» **Exercise instructions**: Go through the data underneath and report how many lines hold the string "Identify", giving only the number.

» **Information supplied**:
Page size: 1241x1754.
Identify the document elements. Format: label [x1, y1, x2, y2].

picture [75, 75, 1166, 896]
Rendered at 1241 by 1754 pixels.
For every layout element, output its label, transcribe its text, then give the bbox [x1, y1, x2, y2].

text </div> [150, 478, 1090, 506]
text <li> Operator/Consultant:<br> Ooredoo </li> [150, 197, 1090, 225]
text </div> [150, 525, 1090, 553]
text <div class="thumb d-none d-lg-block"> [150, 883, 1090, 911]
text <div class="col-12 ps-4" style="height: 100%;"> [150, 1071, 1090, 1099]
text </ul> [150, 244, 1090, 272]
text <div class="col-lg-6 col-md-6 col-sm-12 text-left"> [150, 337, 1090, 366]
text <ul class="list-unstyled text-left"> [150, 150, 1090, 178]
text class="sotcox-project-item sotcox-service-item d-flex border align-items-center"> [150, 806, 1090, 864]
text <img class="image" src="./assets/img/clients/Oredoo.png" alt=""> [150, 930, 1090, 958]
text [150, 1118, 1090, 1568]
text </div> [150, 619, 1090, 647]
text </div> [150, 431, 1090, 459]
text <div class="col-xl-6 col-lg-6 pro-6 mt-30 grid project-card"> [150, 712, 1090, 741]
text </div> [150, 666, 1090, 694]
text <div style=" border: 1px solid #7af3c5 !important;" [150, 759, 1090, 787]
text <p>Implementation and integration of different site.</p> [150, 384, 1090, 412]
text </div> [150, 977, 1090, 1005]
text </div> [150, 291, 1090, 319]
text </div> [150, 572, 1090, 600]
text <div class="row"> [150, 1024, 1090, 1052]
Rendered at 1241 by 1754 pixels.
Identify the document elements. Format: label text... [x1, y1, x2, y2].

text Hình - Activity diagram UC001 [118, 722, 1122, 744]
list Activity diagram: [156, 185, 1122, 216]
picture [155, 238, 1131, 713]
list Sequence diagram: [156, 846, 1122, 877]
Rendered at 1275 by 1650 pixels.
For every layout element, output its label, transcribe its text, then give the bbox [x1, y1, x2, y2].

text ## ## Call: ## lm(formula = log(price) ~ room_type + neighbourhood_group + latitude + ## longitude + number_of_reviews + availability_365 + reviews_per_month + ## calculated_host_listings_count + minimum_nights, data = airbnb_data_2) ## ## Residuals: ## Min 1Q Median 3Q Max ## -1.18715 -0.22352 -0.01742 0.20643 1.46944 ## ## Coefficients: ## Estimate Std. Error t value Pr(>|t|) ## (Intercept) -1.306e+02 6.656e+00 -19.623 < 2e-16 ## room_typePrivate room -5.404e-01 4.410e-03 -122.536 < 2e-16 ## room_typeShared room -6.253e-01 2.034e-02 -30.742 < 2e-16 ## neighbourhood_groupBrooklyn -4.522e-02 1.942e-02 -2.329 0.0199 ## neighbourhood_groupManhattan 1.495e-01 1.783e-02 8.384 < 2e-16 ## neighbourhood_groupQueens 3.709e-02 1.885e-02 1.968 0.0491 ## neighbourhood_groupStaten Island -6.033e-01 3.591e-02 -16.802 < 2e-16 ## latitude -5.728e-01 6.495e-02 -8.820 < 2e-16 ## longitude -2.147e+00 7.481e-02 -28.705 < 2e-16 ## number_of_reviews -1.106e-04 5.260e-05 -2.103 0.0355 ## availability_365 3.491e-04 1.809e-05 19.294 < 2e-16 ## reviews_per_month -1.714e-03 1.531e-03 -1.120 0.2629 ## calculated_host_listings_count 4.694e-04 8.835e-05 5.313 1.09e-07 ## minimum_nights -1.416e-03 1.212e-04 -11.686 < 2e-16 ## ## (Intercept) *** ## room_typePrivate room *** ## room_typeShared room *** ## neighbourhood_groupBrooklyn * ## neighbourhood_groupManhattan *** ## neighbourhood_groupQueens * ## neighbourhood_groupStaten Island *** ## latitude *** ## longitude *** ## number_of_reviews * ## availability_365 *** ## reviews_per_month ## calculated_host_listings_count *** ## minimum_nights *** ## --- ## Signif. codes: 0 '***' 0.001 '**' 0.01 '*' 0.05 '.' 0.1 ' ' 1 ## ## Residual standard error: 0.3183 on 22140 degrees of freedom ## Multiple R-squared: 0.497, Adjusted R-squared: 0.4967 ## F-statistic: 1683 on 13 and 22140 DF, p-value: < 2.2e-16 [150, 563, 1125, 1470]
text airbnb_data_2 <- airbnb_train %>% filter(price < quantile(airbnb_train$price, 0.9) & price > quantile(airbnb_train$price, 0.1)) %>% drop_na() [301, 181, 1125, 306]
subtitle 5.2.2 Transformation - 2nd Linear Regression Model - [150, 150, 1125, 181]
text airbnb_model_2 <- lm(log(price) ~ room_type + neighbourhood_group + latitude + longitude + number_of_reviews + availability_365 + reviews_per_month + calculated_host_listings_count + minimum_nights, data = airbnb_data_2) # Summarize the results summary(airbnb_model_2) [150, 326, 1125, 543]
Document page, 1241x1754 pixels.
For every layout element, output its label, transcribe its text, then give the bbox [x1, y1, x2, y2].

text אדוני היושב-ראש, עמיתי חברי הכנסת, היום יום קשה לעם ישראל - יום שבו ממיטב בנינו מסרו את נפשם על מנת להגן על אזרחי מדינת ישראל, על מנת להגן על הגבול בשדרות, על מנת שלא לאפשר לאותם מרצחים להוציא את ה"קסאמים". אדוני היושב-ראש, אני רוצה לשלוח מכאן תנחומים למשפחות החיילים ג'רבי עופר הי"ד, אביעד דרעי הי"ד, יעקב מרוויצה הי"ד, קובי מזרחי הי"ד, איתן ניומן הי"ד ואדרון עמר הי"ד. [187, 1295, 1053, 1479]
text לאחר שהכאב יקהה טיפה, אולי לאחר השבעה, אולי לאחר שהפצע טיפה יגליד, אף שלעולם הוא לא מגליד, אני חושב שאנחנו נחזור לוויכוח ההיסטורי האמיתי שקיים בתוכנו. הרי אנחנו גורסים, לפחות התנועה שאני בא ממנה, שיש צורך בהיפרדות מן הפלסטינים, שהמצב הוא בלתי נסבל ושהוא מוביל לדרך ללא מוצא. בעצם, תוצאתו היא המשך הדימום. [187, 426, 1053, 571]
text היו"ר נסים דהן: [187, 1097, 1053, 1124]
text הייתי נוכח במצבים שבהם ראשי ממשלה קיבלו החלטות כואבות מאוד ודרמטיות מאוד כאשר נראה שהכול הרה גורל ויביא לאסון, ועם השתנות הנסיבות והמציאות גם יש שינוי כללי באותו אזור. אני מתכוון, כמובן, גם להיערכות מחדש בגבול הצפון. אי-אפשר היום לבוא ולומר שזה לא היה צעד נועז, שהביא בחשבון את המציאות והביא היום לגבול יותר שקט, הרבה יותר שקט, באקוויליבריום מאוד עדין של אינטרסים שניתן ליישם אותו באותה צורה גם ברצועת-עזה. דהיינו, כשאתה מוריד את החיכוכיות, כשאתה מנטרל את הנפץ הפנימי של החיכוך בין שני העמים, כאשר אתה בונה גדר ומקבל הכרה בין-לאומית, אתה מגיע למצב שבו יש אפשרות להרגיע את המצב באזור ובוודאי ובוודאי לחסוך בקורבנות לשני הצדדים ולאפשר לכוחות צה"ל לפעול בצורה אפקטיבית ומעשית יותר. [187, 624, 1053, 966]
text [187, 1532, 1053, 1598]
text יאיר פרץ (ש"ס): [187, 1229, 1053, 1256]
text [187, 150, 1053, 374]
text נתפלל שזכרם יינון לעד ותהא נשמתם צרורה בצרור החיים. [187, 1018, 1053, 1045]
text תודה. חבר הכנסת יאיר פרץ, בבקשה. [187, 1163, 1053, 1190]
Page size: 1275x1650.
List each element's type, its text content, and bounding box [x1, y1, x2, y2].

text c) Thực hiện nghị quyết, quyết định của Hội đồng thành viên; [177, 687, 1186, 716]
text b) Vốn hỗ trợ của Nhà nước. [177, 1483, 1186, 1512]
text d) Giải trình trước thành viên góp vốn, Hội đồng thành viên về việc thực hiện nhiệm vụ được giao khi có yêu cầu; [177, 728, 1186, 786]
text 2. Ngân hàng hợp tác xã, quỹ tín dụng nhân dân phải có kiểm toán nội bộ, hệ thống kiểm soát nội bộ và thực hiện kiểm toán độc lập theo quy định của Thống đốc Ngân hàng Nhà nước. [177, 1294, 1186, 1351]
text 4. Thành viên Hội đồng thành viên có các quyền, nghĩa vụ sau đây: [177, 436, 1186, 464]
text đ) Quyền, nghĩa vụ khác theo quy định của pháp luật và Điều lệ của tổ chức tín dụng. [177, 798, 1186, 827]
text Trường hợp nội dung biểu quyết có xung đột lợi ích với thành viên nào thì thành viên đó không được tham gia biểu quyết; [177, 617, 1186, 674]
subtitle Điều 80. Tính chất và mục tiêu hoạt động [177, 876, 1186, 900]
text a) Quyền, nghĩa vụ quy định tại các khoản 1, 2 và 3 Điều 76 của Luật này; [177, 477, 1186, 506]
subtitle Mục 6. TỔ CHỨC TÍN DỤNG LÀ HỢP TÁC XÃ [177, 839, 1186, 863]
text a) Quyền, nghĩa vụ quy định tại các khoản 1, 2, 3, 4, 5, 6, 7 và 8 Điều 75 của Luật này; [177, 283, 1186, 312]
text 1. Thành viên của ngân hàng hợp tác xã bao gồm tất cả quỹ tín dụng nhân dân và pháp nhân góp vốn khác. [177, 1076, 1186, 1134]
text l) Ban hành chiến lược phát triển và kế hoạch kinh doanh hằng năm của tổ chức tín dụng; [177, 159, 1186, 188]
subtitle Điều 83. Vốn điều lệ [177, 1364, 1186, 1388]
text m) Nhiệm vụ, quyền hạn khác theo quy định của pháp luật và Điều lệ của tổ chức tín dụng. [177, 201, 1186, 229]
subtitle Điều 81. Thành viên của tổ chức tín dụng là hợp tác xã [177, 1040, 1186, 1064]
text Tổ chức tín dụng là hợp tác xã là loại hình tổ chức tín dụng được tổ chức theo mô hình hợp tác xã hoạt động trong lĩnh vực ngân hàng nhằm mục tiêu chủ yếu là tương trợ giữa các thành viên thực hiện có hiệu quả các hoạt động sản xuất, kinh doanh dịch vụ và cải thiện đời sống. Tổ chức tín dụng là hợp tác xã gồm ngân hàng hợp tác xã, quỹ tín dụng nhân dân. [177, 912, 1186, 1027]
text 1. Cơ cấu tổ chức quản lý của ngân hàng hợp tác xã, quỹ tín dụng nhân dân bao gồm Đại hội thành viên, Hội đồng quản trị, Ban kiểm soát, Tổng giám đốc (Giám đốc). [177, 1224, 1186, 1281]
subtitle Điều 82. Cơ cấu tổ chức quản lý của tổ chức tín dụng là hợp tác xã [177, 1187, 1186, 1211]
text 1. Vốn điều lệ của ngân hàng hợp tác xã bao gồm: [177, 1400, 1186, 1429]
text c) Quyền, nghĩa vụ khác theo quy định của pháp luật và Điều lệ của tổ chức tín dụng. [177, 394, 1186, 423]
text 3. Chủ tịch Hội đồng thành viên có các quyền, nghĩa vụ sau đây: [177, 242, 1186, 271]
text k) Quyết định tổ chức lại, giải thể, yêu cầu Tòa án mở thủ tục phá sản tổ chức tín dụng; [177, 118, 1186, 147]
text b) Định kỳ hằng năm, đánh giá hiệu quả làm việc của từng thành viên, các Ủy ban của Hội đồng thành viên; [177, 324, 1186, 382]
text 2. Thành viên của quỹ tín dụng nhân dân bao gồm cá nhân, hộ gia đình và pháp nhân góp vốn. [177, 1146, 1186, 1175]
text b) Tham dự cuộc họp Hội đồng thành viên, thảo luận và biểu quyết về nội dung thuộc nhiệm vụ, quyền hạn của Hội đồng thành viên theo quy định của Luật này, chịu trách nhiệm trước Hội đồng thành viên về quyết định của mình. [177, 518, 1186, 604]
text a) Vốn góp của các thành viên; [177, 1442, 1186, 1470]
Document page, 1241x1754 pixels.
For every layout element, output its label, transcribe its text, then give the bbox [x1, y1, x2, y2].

» **Task response**: 2